GIVEN REQUEST:
Rewrite every line of the listing below as a numbered list, omitting any blank lines.

RECORDS FOR THIS TASK:
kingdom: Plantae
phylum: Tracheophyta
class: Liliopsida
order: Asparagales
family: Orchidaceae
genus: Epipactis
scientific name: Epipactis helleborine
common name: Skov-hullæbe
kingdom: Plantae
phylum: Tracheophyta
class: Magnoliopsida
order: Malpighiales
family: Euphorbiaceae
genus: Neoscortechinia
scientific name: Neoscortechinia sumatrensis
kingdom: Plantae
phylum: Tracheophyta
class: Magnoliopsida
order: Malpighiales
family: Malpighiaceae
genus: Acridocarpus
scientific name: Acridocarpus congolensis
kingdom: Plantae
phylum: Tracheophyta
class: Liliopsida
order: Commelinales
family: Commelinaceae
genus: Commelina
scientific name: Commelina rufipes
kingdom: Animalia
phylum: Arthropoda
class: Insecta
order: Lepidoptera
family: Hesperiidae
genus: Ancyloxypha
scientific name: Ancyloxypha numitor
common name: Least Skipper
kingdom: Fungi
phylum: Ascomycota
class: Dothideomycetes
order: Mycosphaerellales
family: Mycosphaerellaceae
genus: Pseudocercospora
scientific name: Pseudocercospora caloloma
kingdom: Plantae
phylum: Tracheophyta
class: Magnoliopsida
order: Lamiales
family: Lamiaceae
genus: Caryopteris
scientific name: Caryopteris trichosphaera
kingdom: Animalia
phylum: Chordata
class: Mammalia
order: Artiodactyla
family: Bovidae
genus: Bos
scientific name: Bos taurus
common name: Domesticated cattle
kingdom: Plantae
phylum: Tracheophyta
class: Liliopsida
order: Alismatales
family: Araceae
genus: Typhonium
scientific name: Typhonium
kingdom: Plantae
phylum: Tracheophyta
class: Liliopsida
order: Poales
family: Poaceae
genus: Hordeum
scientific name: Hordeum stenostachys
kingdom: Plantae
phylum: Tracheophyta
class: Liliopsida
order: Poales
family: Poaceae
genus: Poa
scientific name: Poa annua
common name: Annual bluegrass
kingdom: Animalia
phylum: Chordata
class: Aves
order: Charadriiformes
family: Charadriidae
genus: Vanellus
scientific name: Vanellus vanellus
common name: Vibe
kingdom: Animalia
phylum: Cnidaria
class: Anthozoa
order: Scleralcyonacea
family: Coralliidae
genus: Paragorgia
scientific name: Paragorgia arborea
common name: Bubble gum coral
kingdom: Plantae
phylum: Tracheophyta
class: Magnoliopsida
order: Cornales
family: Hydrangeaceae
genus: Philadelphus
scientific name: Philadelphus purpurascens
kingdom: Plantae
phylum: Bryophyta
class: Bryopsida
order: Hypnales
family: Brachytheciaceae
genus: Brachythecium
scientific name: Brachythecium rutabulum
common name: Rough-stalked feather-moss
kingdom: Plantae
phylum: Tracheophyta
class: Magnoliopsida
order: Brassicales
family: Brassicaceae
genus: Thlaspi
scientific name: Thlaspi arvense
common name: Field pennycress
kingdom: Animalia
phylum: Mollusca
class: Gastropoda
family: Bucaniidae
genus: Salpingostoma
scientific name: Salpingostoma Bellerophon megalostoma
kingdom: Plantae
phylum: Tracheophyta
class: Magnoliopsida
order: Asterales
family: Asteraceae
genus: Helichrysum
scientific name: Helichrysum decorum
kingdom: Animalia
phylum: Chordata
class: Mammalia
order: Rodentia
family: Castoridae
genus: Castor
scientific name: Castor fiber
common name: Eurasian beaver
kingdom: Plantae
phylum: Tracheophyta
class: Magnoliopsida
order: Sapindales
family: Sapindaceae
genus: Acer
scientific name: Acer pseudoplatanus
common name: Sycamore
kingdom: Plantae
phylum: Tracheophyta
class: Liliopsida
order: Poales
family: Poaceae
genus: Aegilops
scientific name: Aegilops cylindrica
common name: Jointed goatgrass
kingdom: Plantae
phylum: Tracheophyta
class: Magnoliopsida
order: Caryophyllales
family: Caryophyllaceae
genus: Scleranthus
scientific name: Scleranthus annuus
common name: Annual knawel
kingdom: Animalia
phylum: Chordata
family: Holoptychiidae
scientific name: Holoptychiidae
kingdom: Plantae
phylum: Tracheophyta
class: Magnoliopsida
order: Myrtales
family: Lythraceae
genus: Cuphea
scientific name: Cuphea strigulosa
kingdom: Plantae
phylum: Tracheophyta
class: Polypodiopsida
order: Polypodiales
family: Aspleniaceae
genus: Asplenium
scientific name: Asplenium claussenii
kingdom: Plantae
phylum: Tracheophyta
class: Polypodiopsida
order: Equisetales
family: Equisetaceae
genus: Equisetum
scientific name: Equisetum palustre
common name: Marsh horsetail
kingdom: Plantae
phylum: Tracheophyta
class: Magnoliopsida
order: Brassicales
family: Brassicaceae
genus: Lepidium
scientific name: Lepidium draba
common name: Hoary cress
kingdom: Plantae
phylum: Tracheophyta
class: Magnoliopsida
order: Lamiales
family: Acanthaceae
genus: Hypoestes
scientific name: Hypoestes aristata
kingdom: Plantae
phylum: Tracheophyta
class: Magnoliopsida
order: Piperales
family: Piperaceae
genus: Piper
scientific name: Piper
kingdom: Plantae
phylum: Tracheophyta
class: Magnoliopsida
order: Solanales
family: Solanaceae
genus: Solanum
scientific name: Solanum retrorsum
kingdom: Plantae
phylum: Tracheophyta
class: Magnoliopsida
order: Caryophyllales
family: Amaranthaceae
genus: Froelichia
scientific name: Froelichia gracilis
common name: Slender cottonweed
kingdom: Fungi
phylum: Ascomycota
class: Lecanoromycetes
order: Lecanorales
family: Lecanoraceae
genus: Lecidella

SOLUTION TO THIS TASK:
1. kingdom: Plantae
2. phylum: Tracheophyta
3. class: Liliopsida
4. order: Asparagales
5. family: Orchidaceae
6. genus: Epipactis
7. scientific name: Epipactis helleborine
8. common name: Skov-hullæbe
9. kingdom: Plantae
10. phylum: Tracheophyta
11. class: Magnoliopsida
12. order: Malpighiales
13. family: Euphorbiaceae
14. genus: Neoscortechinia
15. scientific name: Neoscortechinia sumatrensis
16. kingdom: Plantae
17. phylum: Tracheophyta
18. class: Magnoliopsida
19. order: Malpighiales
20. family: Malpighiaceae
21. genus: Acridocarpus
22. scientific name: Acridocarpus congolensis
23. kingdom: Plantae
24. phylum: Tracheophyta
25. class: Liliopsida
26. order: Commelinales
27. family: Commelinaceae
28. genus: Commelina
29. scientific name: Commelina rufipes
30. kingdom: Animalia
31. phylum: Arthropoda
32. class: Insecta
33. order: Lepidoptera
34. family: Hesperiidae
35. genus: Ancyloxypha
36. scientific name: Ancyloxypha numitor
37. common name: Least Skipper
38. kingdom: Fungi
39. phylum: Ascomycota
40. class: Dothideomycetes
41. order: Mycosphaerellales
42. family: Mycosphaerellaceae
43. genus: Pseudocercospora
44. scientific name: Pseudocercospora caloloma
45. kingdom: Plantae
46. phylum: Tracheophyta
47. class: Magnoliopsida
48. order: Lamiales
49. family: Lamiaceae
50. genus: Caryopteris
51. scientific name: Caryopteris trichosphaera
52. kingdom: Animalia
53. phylum: Chordata
54. class: Mammalia
55. order: Artiodactyla
56. family: Bovidae
57. genus: Bos
58. scientific name: Bos taurus
59. common name: Domesticated cattle
60. kingdom: Plantae
61. phylum: Tracheophyta
62. class: Liliopsida
63. order: Alismatales
64. family: Araceae
65. genus: Typhonium
66. scientific name: Typhonium
67. kingdom: Plantae
68. phylum: Tracheophyta
69. class: Liliopsida
70. order: Poales
71. family: Poaceae
72. genus: Hordeum
73. scientific name: Hordeum stenostachys
74. kingdom: Plantae
75. phylum: Tracheophyta
76. class: Liliopsida
77. order: Poales
78. family: Poaceae
79. genus: Poa
80. scientific name: Poa annua
81. common name: Annual bluegrass
82. kingdom: Animalia
83. phylum: Chordata
84. class: Aves
85. order: Charadriiformes
86. family: Charadriidae
87. genus: Vanellus
88. scientific name: Vanellus vanellus
89. common name: Vibe
90. kingdom: Animalia
91. phylum: Cnidaria
92. class: Anthozoa
93. order: Scleralcyonacea
94. family: Coralliidae
95. genus: Paragorgia
96. scientific name: Paragorgia arborea
97. common name: Bubble gum coral
98. kingdom: Plantae
99. phylum: Tracheophyta
100. class: Magnoliopsida
101. order: Cornales
102. family: Hydrangeaceae
103. genus: Philadelphus
104. scientific name: Philadelphus purpurascens
105. kingdom: Plantae
106. phylum: Bryophyta
107. class: Bryopsida
108. order: Hypnales
109. family: Brachytheciaceae
110. genus: Brachythecium
111. scientific name: Brachythecium rutabulum
112. common name: Rough-stalked feather-moss
113. kingdom: Plantae
114. phylum: Tracheophyta
115. class: Magnoliopsida
116. order: Brassicales
117. family: Brassicaceae
118. genus: Thlaspi
119. scientific name: Thlaspi arvense
120. common name: Field pennycress
121. kingdom: Animalia
122. phylum: Mollusca
123. class: Gastropoda
124. family: Bucaniidae
125. genus: Salpingostoma
126. scientific name: Salpingostoma Bellerophon megalostoma
127. kingdom: Plantae
128. phylum: Tracheophyta
129. class: Magnoliopsida
130. order: Asterales
131. family: Asteraceae
132. genus: Helichrysum
133. scientific name: Helichrysum decorum
134. kingdom: Animalia
135. phylum: Chordata
136. class: Mammalia
137. order: Rodentia
138. family: Castoridae
139. genus: Castor
140. scientific name: Castor fiber
141. common name: Eurasian beaver
142. kingdom: Plantae
143. phylum: Tracheophyta
144. class: Magnoliopsida
145. order: Sapindales
146. family: Sapindaceae
147. genus: Acer
148. scientific name: Acer pseudoplatanus
149. common name: Sycamore
150. kingdom: Plantae
151. phylum: Tracheophyta
152. class: Liliopsida
153. order: Poales
154. family: Poaceae
155. genus: Aegilops
156. scientific name: Aegilops cylindrica
157. common name: Jointed goatgrass
158. kingdom: Plantae
159. phylum: Tracheophyta
160. class: Magnoliopsida
161. order: Caryophyllales
162. family: Caryophyllaceae
163. genus: Scleranthus
164. scientific name: Scleranthus annuus
165. common name: Annual knawel
166. kingdom: Animalia
167. phylum: Chordata
168. family: Holoptychiidae
169. scientific name: Holoptychiidae
170. kingdom: Plantae
171. phylum: Tracheophyta
172. class: Magnoliopsida
173. order: Myrtales
174. family: Lythraceae
175. genus: Cuphea
176. scientific name: Cuphea strigulosa
177. kingdom: Plantae
178. phylum: Tracheophyta
179. class: Polypodiopsida
180. order: Polypodiales
181. family: Aspleniaceae
182. genus: Asplenium
183. scientific name: Asplenium claussenii
184. kingdom: Plantae
185. phylum: Tracheophyta
186. class: Polypodiopsida
187. order: Equisetales
188. family: Equisetaceae
189. genus: Equisetum
190. scientific name: Equisetum palustre
191. common name: Marsh horsetail
192. kingdom: Plantae
193. phylum: Tracheophyta
194. class: Magnoliopsida
195. order: Brassicales
196. family: Brassicaceae
197. genus: Lepidium
198. scientific name: Lepidium draba
199. common name: Hoary cress
200. kingdom: Plantae
201. phylum: Tracheophyta
202. class: Magnoliopsida
203. order: Lamiales
204. family: Acanthaceae
205. genus: Hypoestes
206. scientific name: Hypoestes aristata
207. kingdom: Plantae
208. phylum: Tracheophyta
209. class: Magnoliopsida
210. order: Piperales
211. family: Piperaceae
212. genus: Piper
213. scientific name: Piper
214. kingdom: Plantae
215. phylum: Tracheophyta
216. class: Magnoliopsida
217. order: Solanales
218. family: Solanaceae
219. genus: Solanum
220. scientific name: Solanum retrorsum
221. kingdom: Plantae
222. phylum: Tracheophyta
223. class: Magnoliopsida
224. order: Caryophyllales
225. family: Amaranthaceae
226. genus: Froelichia
227. scientific name: Froelichia gracilis
228. common name: Slender cottonweed
229. kingdom: Fungi
230. phylum: Ascomycota
231. class: Lecanoromycetes
232. order: Lecanorales
233. family: Lecanoraceae
234. genus: Lecidella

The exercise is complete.